As for the sanctions on Iraq, United Nations Security Council resolution 687 permits, under licence, the supply of foodstuffs, medical products and materials and commodities deemed as being essential for civilian use. Any United Kingdom exporter can apply to my Department's sanctions unit for an export licence and for a United Nations letter of clearance, confirming the United Nations sanctions committee's approval of the export of medical products to Iraq. I shall look at the hon. Gentleman's speech and give a considered response to the questions that he put to me. I will ensure that he receives a full reply, either from me or from my hon. Friend the Minister for Trade.

Mr. Dalyell

I asked for a considered response, but I should like to keep open the option that the Prime Minister has kindly given me of going OD see him.

Mr. McLoughlin

If the hon. Gentleman feels it is appropriate, I am sure that he will wish to follow up that invitation.

Like my hon. Friend the Member for Somerton and Frome, I have a large rural constituency. I realise, therefore, that large constituencies are very diverse and that industry is vital to individual towns in such areas. If industry leaves those areas, it can have a devastating effect on employment. Nevertheless, I was pleased to hear my hon. Friend say that he has witnessed an increase in industrial activity in his constituency.

The right hon. Member for Berwick-upon-Tweed referred to relocation expenses. I am sure that he will deal with that question during the proceedings on the Finance Bill. I shall not comment, therefore, on matters that will be debated upstairs in due course.

My hon. Friend the Member for Plymouth, Sutton (Mr. Streeter) made a strong case for Devonport naval dockyard. He knows better than most that no decision has yet been taken. An announcement will be made in due course. I can say no more than that now. Both he and many hon. Members with constituencies in that part of the country have made a strong case, both this morning and on other occasions, for the dockyard. I will ensure that what my hon. Friend said is drawn to the attention of my right hon. and learned Friend the Secretary of State for Defence.

Data listing:
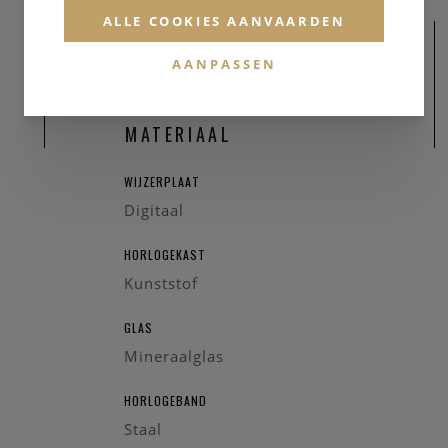
ALLE COOKIES AANVAARDEN
AANPASSEN
MATERIAAL
WIJZERPLAAT
Digitaal
HORLOGEKAST
Kunststof
GLAS
Mineraalglas
HORLOGEBAND
Staal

Your tasks:
1: Answer these questions about the parliamentary debate passage:
(a) Which United Nations Security Council resolution permits the licensed supply of foodstuffs and medical products to Iraq?
(b) Which constituency does Mr. Streeter represent?
(c) To whose attention will the speaker have Mr. Streeter's remarks drawn?
2: Extend the parliamentary debate passage, starting after its final sentence.

Answers by item:
1:
(a) Resolution 687.
(b) Plymouth, Sutton.
(c) The Secretary of State for Defence.

2:
The hon. Member for Newham, North-West said that the Government have adopted a short-term outlook. We have not. I have outlined today the changes in manufacturing productivity over the past 10 years. It has taken time to put into operation some of the measures that we wanted to take, because of the tooth and nail opposition to all the trade union and privatisation reforms that we believe are essential if the economy is to grow and develop. The business activity of many industries was restricted by their being in the public sector, so we have given those industries the freedom of the private sector to make commercial decisions and attract business from elsewhere in the world.

There have been tremendous achievements. Before they were privatised, British Telecom, British Gas and the water companies had to restrict their operations to the public sector. Since privatisation, they have had the freedom to become leaders in world markets, and they have succeeded. I do not, therefore, accept the accusation that we have adopted a short-term attitude.

My hon. Friend the Member for High Peak (Mr. Hendry), who shares a constituency boundary with me, made a number of important points.

Interestingly, when the hon. Member for Newcastle upon Tyne, Central was asked why, if so much is so awful, we had managed to be successful in attracting so much inward investment, there was a numbing silence. He could not bring himself to acknowledge that, in the past 10 years, the Government have put in place the right economic conditions, the right economic climate and the right industrial relations framework to attrack inward investment and to see a growth in jobs—

Mr. Cousins

A growth in jobs?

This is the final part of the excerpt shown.